- WRITTEN TASK
Return every text line of the items below verbatim, leaving out the pictures.

- DATA PROVIDED
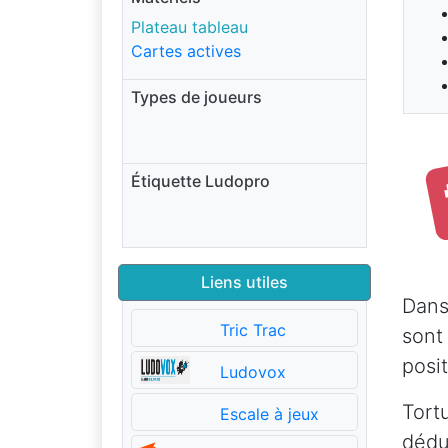
Plateau tableau
Cartes actives
Types de joueurs
Étiquette Ludopro
Liens utiles
Dans
Tric Trac
sont
posit
Ludovox
Tort
Escale à jeux
dédu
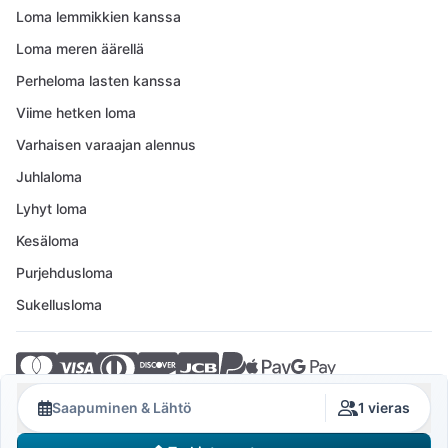
Loma lemmikkien kanssa
Loma meren äärellä
Perheloma lasten kanssa
Viime hetken loma
Varhaisen varaajan alennus
Juhlaloma
Lyhyt loma
Kesäloma
Purjehdusloma
Sukellusloma
© 2026 Crovillas GmbH
Saapuminen & Lähtö
1 vieras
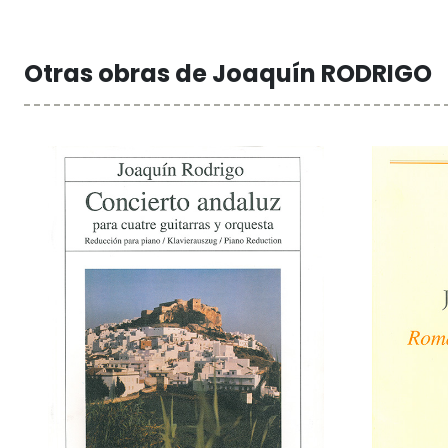
Otras obras de Joaquín RODRIGO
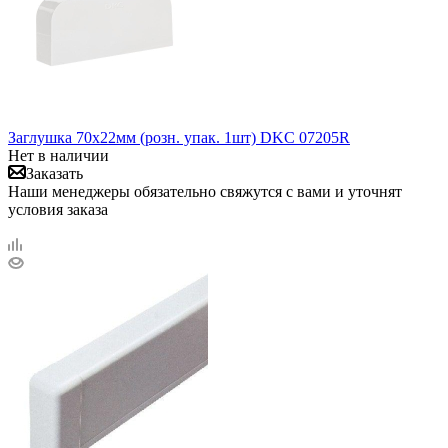
Заглушка 70х22мм (розн. упак. 1шт) DKC 07205R
Нет в наличии
Заказать
Наши менеджеры обязательно свяжутся с вами и уточнят
условия заказа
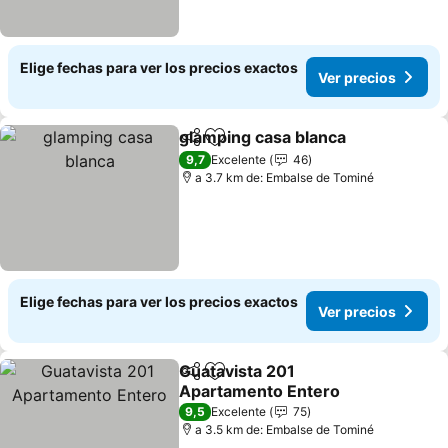
Elige fechas para ver los precios exactos
Ver precios
glamping casa blanca
Compartir
Agregar a favoritos
9,7
Excelente
46
a 3.7 km de: Embalse de Tominé
Elige fechas para ver los precios exactos
Ver precios
Guatavista 201
Compartir
Agregar a favoritos
Apartamento Entero
9,5
Excelente
75
a 3.5 km de: Embalse de Tominé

- RESULT
Plateau tableau
Cartes actives
Types de joueurs
Étiquette Ludopro
Liens utiles
Dans
Tric Trac
sont
posit
Ludovox
Tort
Escale à jeux
dédu
Loma lemmikkien kanssa
Loma meren äärellä
Perheloma lasten kanssa
Viime hetken loma
Varhaisen varaajan alennus
Juhlaloma
Lyhyt loma
Kesäloma
Purjehdusloma
Sukellusloma
© 2026 Crovillas GmbH
Saapuminen & Lähtö
1 vieras
Otras obras de Joaquín RODRIGO
Заглушка 70х22мм (розн. упак. 1шт) DKC 07205R
Нет в наличии
Заказать
Наши менеджеры обязательно свяжутся с вами и уточнят
условия заказа
Elige fechas para ver los precios exactos
Ver precios
glamping casa blanca
Compartir
Agregar a favoritos
9,7
Excelente
46
a 3.7 km de: Embalse de Tominé
Elige fechas para ver los precios exactos
Ver precios
Guatavista 201
Compartir
Agregar a favoritos
Apartamento Entero
9,5
Excelente
75
a 3.5 km de: Embalse de Tominé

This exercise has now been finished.